Call of Duty Franchising
This week, the professional esports team 100 Thieves decided not to pursue a franchise spot with the Call of Duty league (CDL) due to two reasons: 1) too expensive and 2) not ready to commit to a city-based model.
Back in February of this year, we published a piece titled "Esports Leagues: Stop Franchising". As one of the most recognizable esports brands in Call of Duty, 100 Thieves not participating in the Call of Duty franchise league is only the latest iteration of our thesis on esports franchising playing out as we had expected.
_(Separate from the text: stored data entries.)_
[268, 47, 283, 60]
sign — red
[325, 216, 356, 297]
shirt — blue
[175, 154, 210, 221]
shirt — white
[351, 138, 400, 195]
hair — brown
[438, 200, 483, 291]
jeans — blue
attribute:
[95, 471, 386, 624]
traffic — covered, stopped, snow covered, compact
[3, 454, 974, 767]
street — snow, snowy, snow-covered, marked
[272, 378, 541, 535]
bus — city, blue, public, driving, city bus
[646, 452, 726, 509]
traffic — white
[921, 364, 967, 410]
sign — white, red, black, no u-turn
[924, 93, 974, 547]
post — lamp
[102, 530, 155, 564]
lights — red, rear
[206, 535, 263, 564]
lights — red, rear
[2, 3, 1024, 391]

Our concerns were echoed this yesterday by Matt “Nadeshot” Haag (CEO, 100 Thieves) in the video below: "We are not ready to pick a city. This is a worldwide brand… To make a financial commitment as large as this just doesn’t make sense for us right now.” It’s worth noting that this video has 1.4M views on Twitter and 260k views on YouTube in less than 24 hours. There has been quite a bit of community backlash towards Activision Blizzard after this announcement.
Let me briefly address 2 key points around franchising and the city-based model.
1) High franchise fees: Franchise fees are way too expensive for esports teams today, especially given that the path to a risk-adjusted ROI is unclear at best. It does not make sense to charge ~$35M per CDL franchise spot for a game that gets only 35% of the viewership of Overwatch ($20-30M at launch) and only 9.8% of League of Legends ($10M at launch). I’m a bigger fan of CDL than I am of OWL, due to the longevity of the CoD franchise (started in 2003), but these high buy-in fees are an overreach by Activision Blizzard as they are effectively offloading the marketing costs for their own league to outside investment groups. It’s horribly mis-priced.
2) Esports & city based models: Over the past 20 years, esports has been built on a globally distributed landscape. This coincided with the rise of the internet, social media, and 4G connectivity. Locking teams into a city is tough for an inherently geo-agnostic fanbase. Taking the local city model from traditional sports and forcing that upon the esports ecosystem (inherently global and distributed by nature) is not being done well.
I do believe that esports has a key role to play at the local level, but Activisoin Blizzard is not letting the teams in the OWL or the CDL use their own global brands for their cities. This disconnect is near-sighted and has led to top esports teams not joining the CDL (i.e. 100 Thieves, Gen.G, Luminosity). In contrast, Riot Games is wisely letting teams (like 100 Thieves) use their global brand as their team brand in the LCS. Activision Blizzard is taking a 10-20 year view on brand ownership for a video game league that is still in its infancy. The next 3-5 years are much more important than trying to optimize for a hypothetical long-term. This is a key difference between sports & esports: sports are 50+ year-old competitive scenes whereas video games have much shorter life cycles (especially unproven ones like Overwatch).
What we proposed in our piece in February is for esports leagues to follow the promotion/relegation structure while charging reasonable annual dues based on whether you’re in Tier 1 (i.e. $500k-$2m/yr), Tier 2 ($100-500k), or Tier 3 ($25k/yr + open qualifiers). This would allow for the publisher to fund & operate the league while also limiting the financial burden on teams that want to participate in a league that will undoubtedly be short term in nature (<20 yrs, if not much shorter).
Today (talent flight): just today, Adam Apicella, Activision Blizzard’s vice president of league and event operations has announced his departure from the company. His departure comes following the final event of the Call of Duty World League, and ahead of next year’s launch of the franchised, geolocated Call of Duty Global League (CDL).